Jerrold Nadler remembers when he began to figure out that you’ve got to fight back when life seems unfair.

It was 1957. Nadler was 10. He was at home in Brooklyn watching Disney’s film production of the 1943 novel "Johnny Tremain," a young apprentice of silversmith Paul Revere on the eve of the American Revolution.

In the movie’s climatic scene, colonial lawyer James Otis delivers a rallying speech to revolutionaries in a cramped wooden attic in Boston.

Otis was the colonial lawyer whose five-hour speech in 1761 decrying British "writs of assistance" would later become the foundation of the Fourth Amendment protecting Americans from unreasonable search and seizure.

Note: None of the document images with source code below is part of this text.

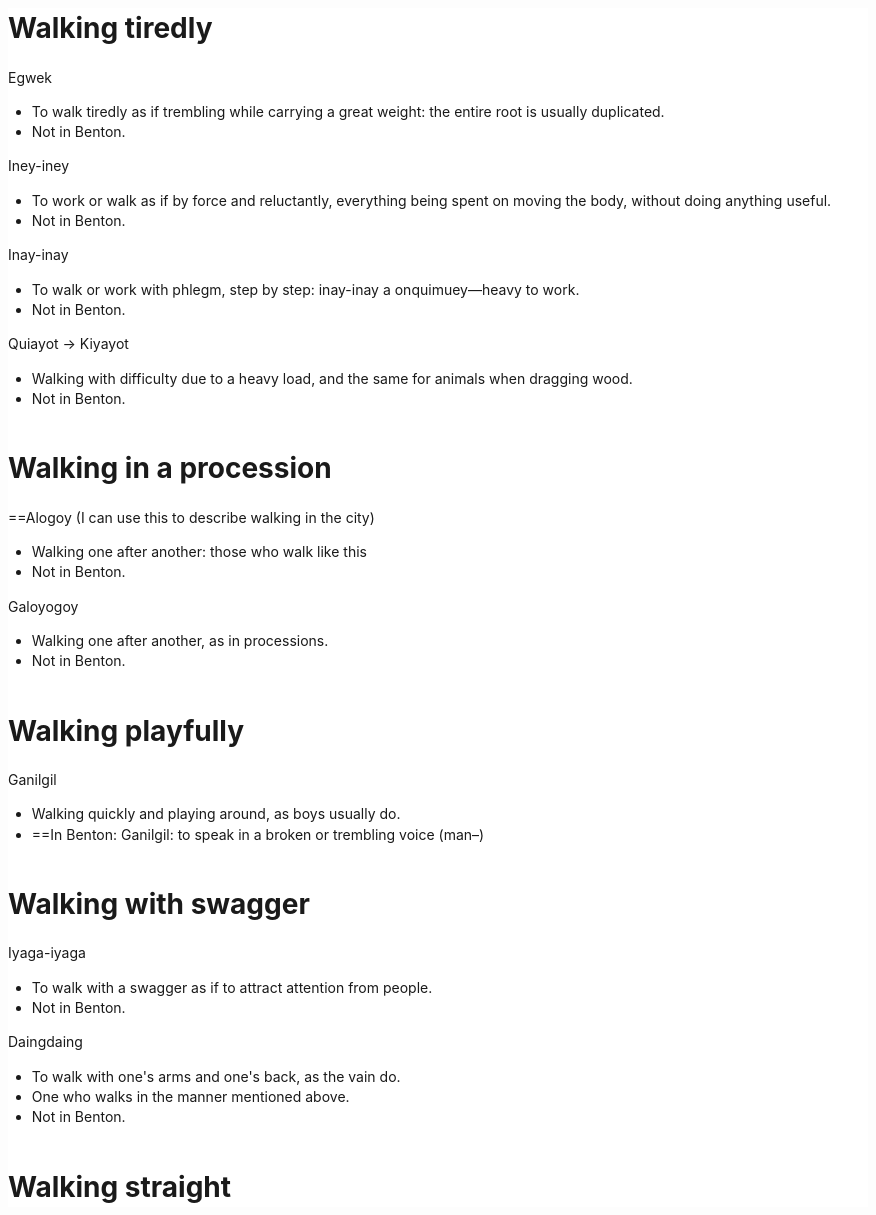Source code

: # Walking tiredly

Egwek
- To walk tiredly as if trembling while carrying a great weight: the entire root is usually duplicated.
- Not in Benton.

Iney-iney
- To work or walk as if by force and reluctantly, everything being spent on moving the body, without doing anything useful.
- Not in Benton.

Inay-inay
- To walk or work with phlegm, step by step: inay-inay a onquimuey—heavy to work.
- Not in Benton.

Quiayot -> Kiyayot
- Walking with difficulty due to a heavy load, and the same for animals when dragging wood.
- Not in Benton.

# Walking in a procession

==Alogoy (I can use this to describe walking in the city)
- Walking one after another: those who walk like this
- Not in Benton.

Galoyogoy
- Walking one after another, as in processions.
- Not in Benton.

# Walking playfully

Ganilgil
- Walking quickly and playing around, as boys usually do.
- ==In Benton: Ganilgil: to speak in a broken or trembling voice (man–)

# Walking with swagger

Iyaga-iyaga
- To walk with a swagger as if to attract attention from people.
- Not in Benton.

Daingdaing
- To walk with one's arms and one's back, as the vain do.
- One who walks in the manner mentioned above.
- Not in Benton.

# Walking straight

At the end of his winding speech, the fictionalized Otis scans the room and leaves his comrades with a parting message: "We fight and die for a simple thing ‐ only that a man can stand."

"I still remember watching it," said Nadler, whom aides and confidants claim has a photographic memory.

Not long after that, the New York Democrat remembers, articles started appearing in the newspapers about the Supreme Court upholding convictions of people whose confessions had been beaten out of them by police. Only two justices, Hugo Black and William Douglas, issued dissenting opinions.

"Seven to two, Black and Douglas dissenting. There were a number of such decisions, always Black and Douglas dissenting," Nadler said. "I remember getting very angry and saying, ’I’ve got to do something about that.’"

Now, 61 years later, the lifetime politician who got his start in 1977 as a New York assemblyman while he was still attending Fordham Law School at night is ready to fight back.